#### [Exercise brief]
Would you return every entry below exactly as written, without its images?

*** Source data ***

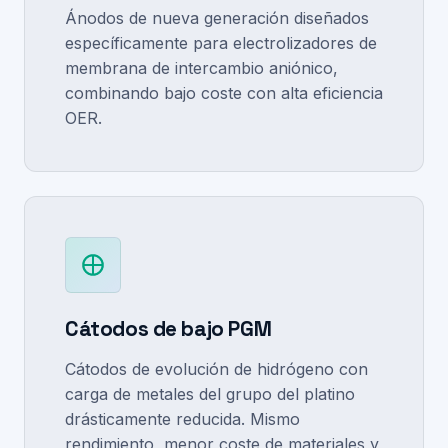
Ánodos de nueva generación diseñados
específicamente para electrolizadores de
membrana de intercambio aniónico,
combinando bajo coste con alta eficiencia
OER.
Cátodos de bajo PGM
Cátodos de evolución de hidrógeno con
carga de metales del grupo del platino
drásticamente reducida. Mismo
rendimiento, menor coste de materiales y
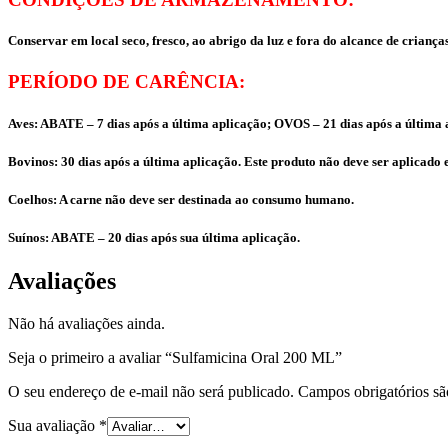
Conservar em local seco, fresco, ao abrigo da luz e fora do alcance de criança
PERÍODO DE CARÊNCIA:
Aves: ABATE – 7 dias após a última aplicação; OVOS – 21 dias após a última 
Bovinos: 30 dias após a última aplicação. Este produto não deve ser aplicad
Coelhos: A carne não deve ser destinada ao consumo humano.
Suínos: ABATE – 20 dias após sua última aplicação.
Avaliações
Não há avaliações ainda.
Seja o primeiro a avaliar “Sulfamicina Oral 200 ML”
O seu endereço de e-mail não será publicado.
Campos obrigatórios s
Sua avaliação
*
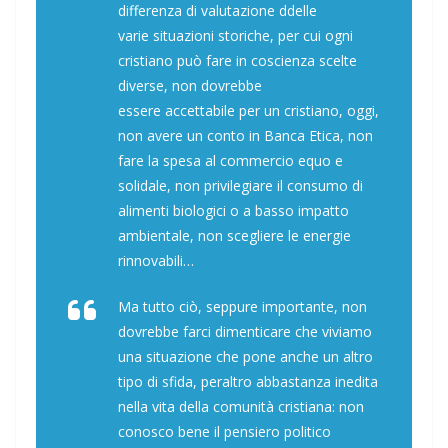
differenza di valutazione ddelle
varie situazioni storiche, per cui ogni
cristiano può fare in coscienza scelte
diverse, non dovrebbe
essere accettabile per un cristiano, oggi,
non avere un conto in Banca Etica, non
fare la spesa al commercio equo e
solidale, non privilegiare il consumo di
alimenti biologici o a basso impatto
ambientale, non scegliere le energie
rinnovabili…
Ma tutto ciò, seppure importante, non
dovrebbe farci dimenticare che viviamo
una situazione che pone anche un altro
tipo di sfida, peraltro abbastanza inedita
nella vita della comunità cristiana: non
conosco bene il pensiero politico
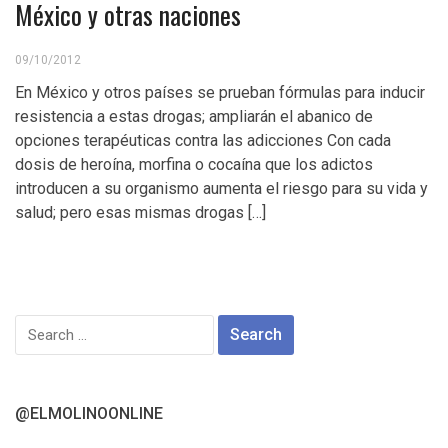
México y otras naciones
09/10/2012
En México y otros países se prueban fórmulas para inducir
resistencia a estas drogas; ampliarán el abanico de
opciones terapéuticas contra las adicciones Con cada
dosis de heroína, morfina o cocaína que los adictos
introducen a su organismo aumenta el riesgo para su vida y
salud; pero esas mismas drogas […]
Search
for:
@ELMOLINOONLINE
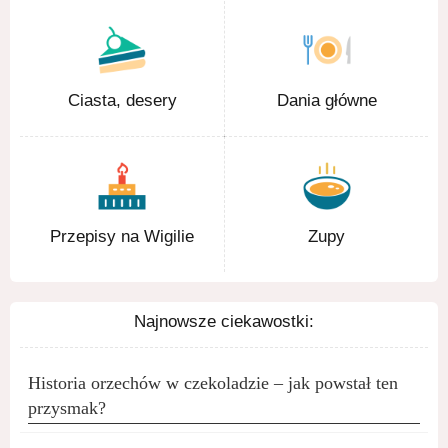
Ciasta, desery
Dania główne
Przepisy na Wigilie
Zupy
Najnowsze ciekawostki:
Historia orzechów w czekoladzie – jak powstał ten
przysmak?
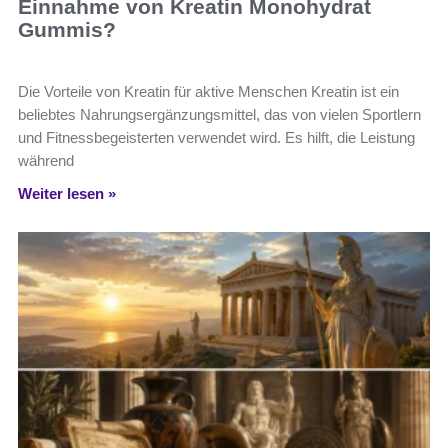
Einnahme von Kreatin Monohydrat
Gummis?
Die Vorteile von Kreatin für aktive Menschen Kreatin ist ein
beliebtes Nahrungsergänzungsmittel, das von vielen Sportlern
und Fitnessbegeisterten verwendet wird. Es hilft, die Leistung
während
Weiter lesen »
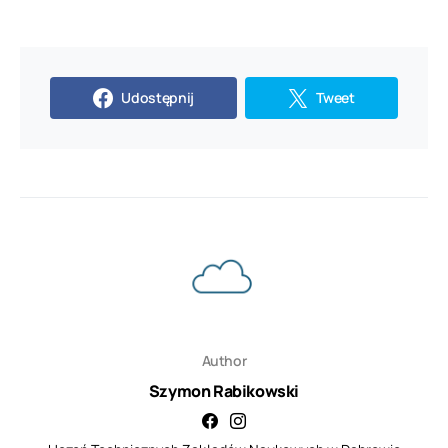
Udostępnij
Tweet
Author
Szymon Rabikowski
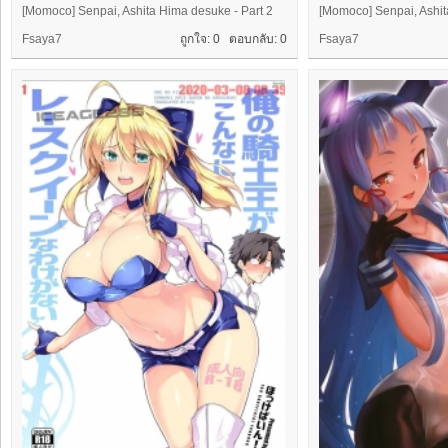
[Momoco] Senpai, Ashita Hima desuke - Part 2
[Momoco] Senpai, Ashit
Fsaya7
ถูกใจ: 0 ตอบกลับ:
0
Fsaya7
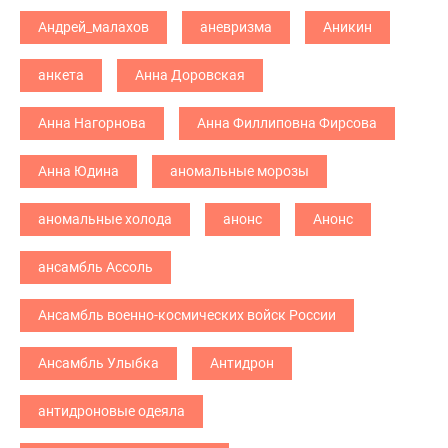
Андрей_малахов
аневризма
Аникин
анкета
Анна Доровская
Анна Нагорнова
Анна Филлиповна Фирсова
Анна Юдина
аномальные морозы
аномальные холода
анонс
Анонс
ансамбль Ассоль
Ансамбль военно-космических войск России
Ансамбль Улыбка
Антидрон
антидроновые одеяла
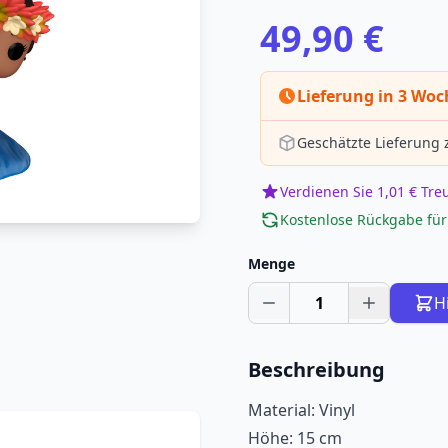
49,90 €
Lieferung in 3 Wo
Geschätzte Lieferung
Verdienen Sie 1,01 € Tr
Kostenlose Rückgabe für
Menge
1
H
Beschreibung
Material: Vinyl
Höhe: 15 cm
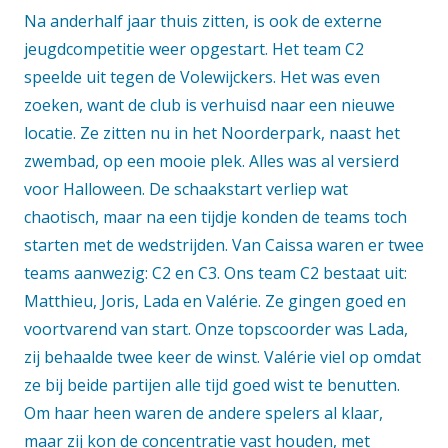
Na anderhalf jaar thuis zitten, is ook de externe
jeugdcompetitie weer opgestart. Het team C2
speelde uit tegen de Volewijckers. Het was even
zoeken, want de club is verhuisd naar een nieuwe
locatie. Ze zitten nu in het Noorderpark, naast het
zwembad, op een mooie plek. Alles was al versierd
voor Halloween. De schaakstart verliep wat
chaotisch, maar na een tijdje konden de teams toch
starten met de wedstrijden. Van Caissa waren er twee
teams aanwezig: C2 en C3. Ons team C2 bestaat uit:
Matthieu, Joris, Lada en Valérie. Ze gingen goed en
voortvarend van start. Onze topscoorder was Lada,
zij behaalde twee keer de winst. Valérie viel op omdat
ze bij beide partijen alle tijd goed wist te benutten.
Om haar heen waren de andere spelers al klaar,
maar zij kon de concentratie vast houden, met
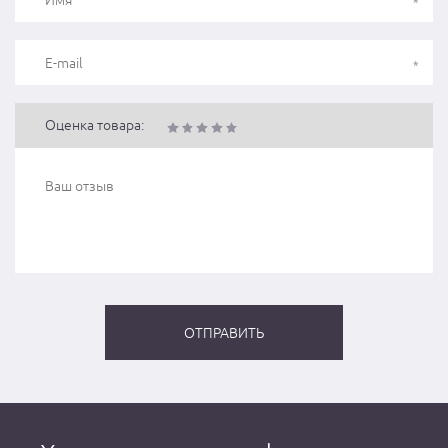
Оценка товара:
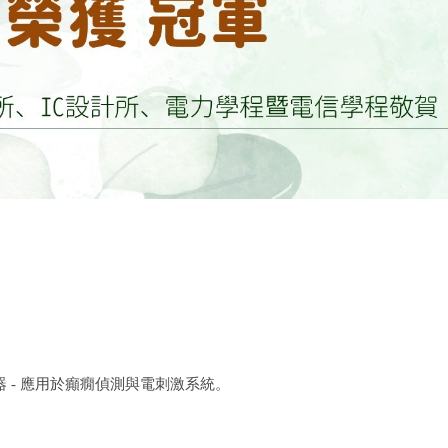
器 - 應用於癲癇偵測與電刺激系統。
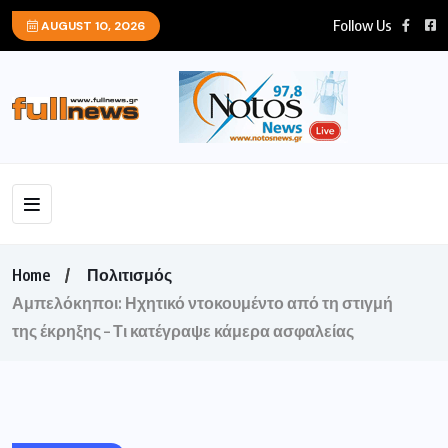
Follow Us
AUGUST 10, 2026
Home
Πολιτισμός
Αμπελόκηποι: Ηχητικό ντοκουμέντο από τη στιγμή
της έκρηξης – Τι κατέγραψε κάμερα ασφαλείας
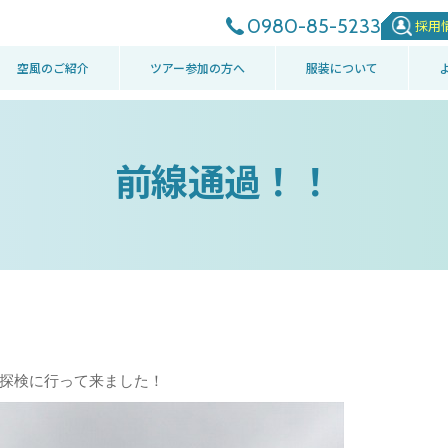
0980-85-5233
採用
空風のご紹介
ツアー参加の方へ
服装について
前線通過！！
探検に行って来ました！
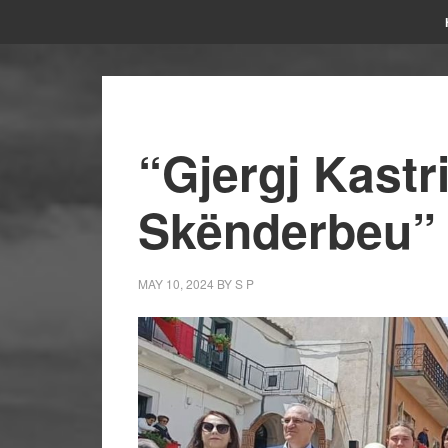
“Gjergj Kastri
Skënderbeu” 
MAY 10, 2024
BY
S P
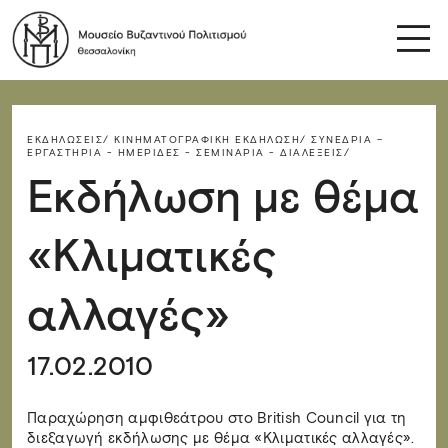
ΕΚΔΗΛΏΣΕΙΣ/
ΚΙΝΗΜΑΤΟΓΡΑΦΙΚΉ ΕΚΔΉΛΩΣΗ/
ΣΥΝΈΔΡΙΑ –
ΕΡΓΑΣΤΉΡΙΑ - ΗΜΕΡΊΔΕΣ - ΣΕΜΙΝΆΡΙΑ - ΔΙΑΛΈΞΕΙΣ/
Εκδήλωση με θέμα
«Κλιματικές
αλλαγές»
17.02.2010
Παραχώρηση αμφιθεάτρου στο British Council για τη
διεξαγωγή εκδήλωσης με θέμα «Κλιματικές αλλαγές».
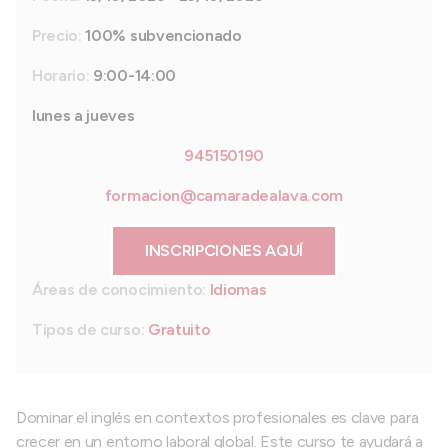
Precio:
100% subvencionado
Horario:
9:00-14:00
lunes a jueves
945150190
formacion@camaradealava.com
INSCRIPCIONES AQUÍ
Áreas de conocimiento:
Idiomas
Tipos de curso:
Gratuito
Dominar el inglés en contextos profesionales es clave para
crecer en un entorno laboral global. Este curso te ayudará a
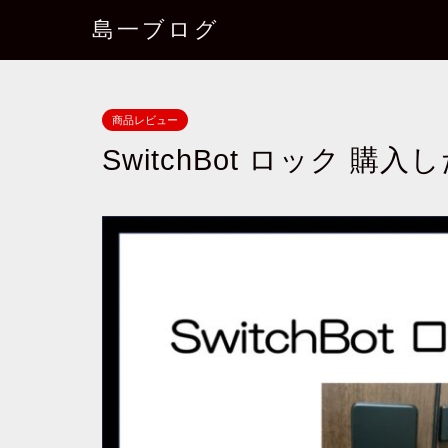
島一ブログ
商品レビュー
SwitchBot ロック 購入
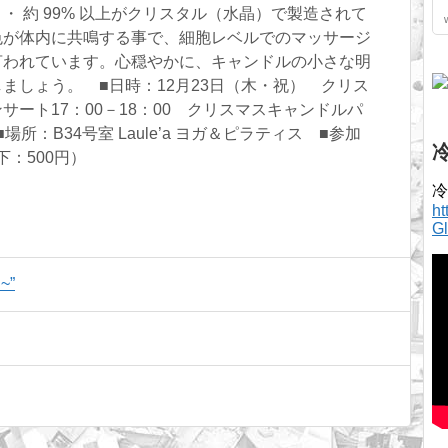
・ 約 99% 以上がクリスタル（水晶）で製造されて
色が体内に共鳴する事で、細胞レベルでのマッサージ
言われています。心穏やかに、キャンドルの小さな明
ましょう。 ■日時：12月23日（木・祝） クリス
ート17：00－18：00 クリスマスキャンドルパ
■場所：B34号室 Laule’a ヨガ＆ピラティス ■参加
下：500円）
冷
h
G
~”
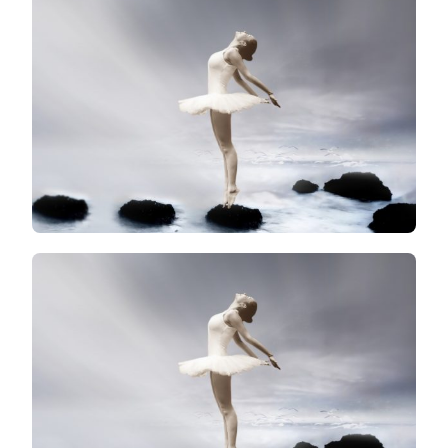
DE
LA
DANSE
CLASSIQUE
POUR
TOUS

*** End of Source data ***

#### [Result]
Ánodos de nueva generación diseñados
específicamente para electrolizadores de
membrana de intercambio aniónico,
combinando bajo coste con alta eficiencia
OER.
Cátodos de bajo PGM
Cátodos de evolución de hidrógeno con
carga de metales del grupo del platino
drásticamente reducida. Mismo
rendimiento, menor coste de materiales y
Conservar em local seco, fresco, ao abrigo da luz e fora do alcance de criança
PERÍODO DE CARÊNCIA:
Aves: ABATE – 7 dias após a última aplicação; OVOS – 21 dias após a última 
Bovinos: 30 dias após a última aplicação. Este produto não deve ser aplicad
Coelhos: A carne não deve ser destinada ao consumo humano.
Suínos: ABATE – 20 dias após sua última aplicação.
Avaliações
Não há avaliações ainda.
Seja o primeiro a avaliar “Sulfamicina Oral 200 ML”
O seu endereço de e-mail não será publicado.
Campos obrigatórios s
Sua avaliação
*
differenza di valutazione ddelle
varie situazioni storiche, per cui ogni
cristiano può fare in coscienza scelte
diverse, non dovrebbe
essere accettabile per un cristiano, oggi,
non avere un conto in Banca Etica, non
fare la spesa al commercio equo e
solidale, non privilegiare il consumo di
alimenti biologici o a basso impatto
ambientale, non scegliere le energie
rinnovabili…
Ma tutto ciò, seppure importante, non
dovrebbe farci dimenticare che viviamo
una situazione che pone anche un altro
tipo di sfida, peraltro abbastanza inedita
nella vita della comunità cristiana: non
conosco bene il pensiero politico
México y otras naciones
09/10/2012
En México y otros países se prueban fórmulas para inducir
resistencia a estas drogas; ampliarán el abanico de
opciones terapéuticas contra las adicciones Con cada
dosis de heroína, morfina o cocaína que los adictos
introducen a su organismo aumenta el riesgo para su vida y
salud; pero esas mismas drogas […]
Search
for:
@ELMOLINOONLINE
Ciasta, desery
Dania główne
Przepisy na Wigilie
Zupy
Najnowsze ciekawostki:
Historia orzechów w czekoladzie – jak powstał ten
przysmak?
Einnahme von Kreatin Monohydrat
Gummis?
Die Vorteile von Kreatin für aktive Menschen Kreatin ist ein
beliebtes Nahrungsergänzungsmittel, das von vielen Sportlern
und Fitnessbegeisterten verwendet wird. Es hilft, die Leistung
während
Weiter lesen »
Udostępnij
Tweet
Author
Szymon Rabikowski
[Momoco] Senpai, Ashita Hima desuke - Part 2
[Momoco] Senpai, Ashit
Fsaya7
ถูกใจ: 0 ตอบกลับ:
0
Fsaya7
Андрей_малахов
аневризма
Аникин
анкета
Анна Доровская
Анна Нагорнова
Анна Филлиповна Фирсова
Анна Юдина
аномальные морозы
аномальные холода
анонс
Анонс
ансамбль Ассоль
Ансамбль военно-космических войск России
Ансамбль Улыбка
Антидрон
антидроновые одеяла
49,90 €
Lieferung in 3 Wo
Geschätzte Lieferung
Verdienen Sie 1,01 € Tr
Kostenlose Rückgabe für
Menge
1
H
Beschreibung
Material: Vinyl
Höhe: 15 cm
Na anderhalf jaar thuis zitten, is ook de externe
jeugdcompetitie weer opgestart. Het team C2
speelde uit tegen de Volewijckers. Het was even
zoeken, want de club is verhuisd naar een nieuwe
locatie. Ze zitten nu in het Noorderpark, naast het
zwembad, op een mooie plek. Alles was al versierd
voor Halloween. De schaakstart verliep wat
chaotisch, maar na een tijdje konden de teams toch
starten met de wedstrijden. Van Caissa waren er twee
teams aanwezig: C2 en C3. Ons team C2 bestaat uit:
Matthieu, Joris, Lada en Valérie. Ze gingen goed en
voortvarend van start. Onze topscoorder was Lada,
zij behaalde twee keer de winst. Valérie viel op omdat
ze bij beide partijen alle tijd goed wist te benutten.
Om haar heen waren de andere spelers al klaar,
maar zij kon de concentratie vast houden, met
Оценка товара:
器 - 應用於癲癇偵測與電刺激系統。
Follow Us
AUGUST 10, 2026
Home
Πολιτισμός
Αμπελόκηποι: Ηχητικό ντοκουμέντο από τη στιγμή
της έκρηξης – Τι κατέγραψε κάμερα ασφαλείας
0980-85-5233
採用
空風のご紹介
ツアー参加の方へ
服装について
前線通過！！
探検に行って来ました！
“Gjergj Kastri
Skënderbeu” 
MAY 10, 2024
BY
S P
ΕΚΔΗΛΏΣΕΙΣ/
ΚΙΝΗΜΑΤΟΓΡΑΦΙΚΉ ΕΚΔΉΛΩΣΗ/
ΣΥΝΈΔΡΙΑ –
ΕΡΓΑΣΤΉΡΙΑ - ΗΜΕΡΊΔΕΣ - ΣΕΜΙΝΆΡΙΑ - ΔΙΑΛΈΞΕΙΣ/
Εκδήλωση με θέμα
«Κλιματικές
αλλαγές»
17.02.2010
Παραχώρηση αμφιθεάτρου στο British Council για τη
διεξαγωγή εκδήλωσης με θέμα «Κλιματικές αλλαγές».
Precio:
100% subvencionado
Horario:
9:00-14:00
lunes a jueves
945150190
formacion@camaradealava.com
INSCRIPCIONES AQUÍ
Áreas de conocimiento:
Idiomas
Tipos de curso:
Gratuito
Dominar el inglés en contextos profesionales es clave para
crecer en un entorno laboral global. Este curso te ayudará a
島一ブログ
商品レビュー
SwitchBot ロック 購入
・ 約 99% 以上がクリスタル（水晶）で製造されて
色が体内に共鳴する事で、細胞レベルでのマッサージ
言われています。心穏やかに、キャンドルの小さな明
ましょう。 ■日時：12月23日（木・祝） クリス
ート17：00－18：00 クリスマスキャンドルパ
■場所：B34号室 Laule’a ヨガ＆ピラティス ■参加
下：500円）
冷
h
G
~”
DE
LA
DANSE
CLASSIQUE
POUR
TOUS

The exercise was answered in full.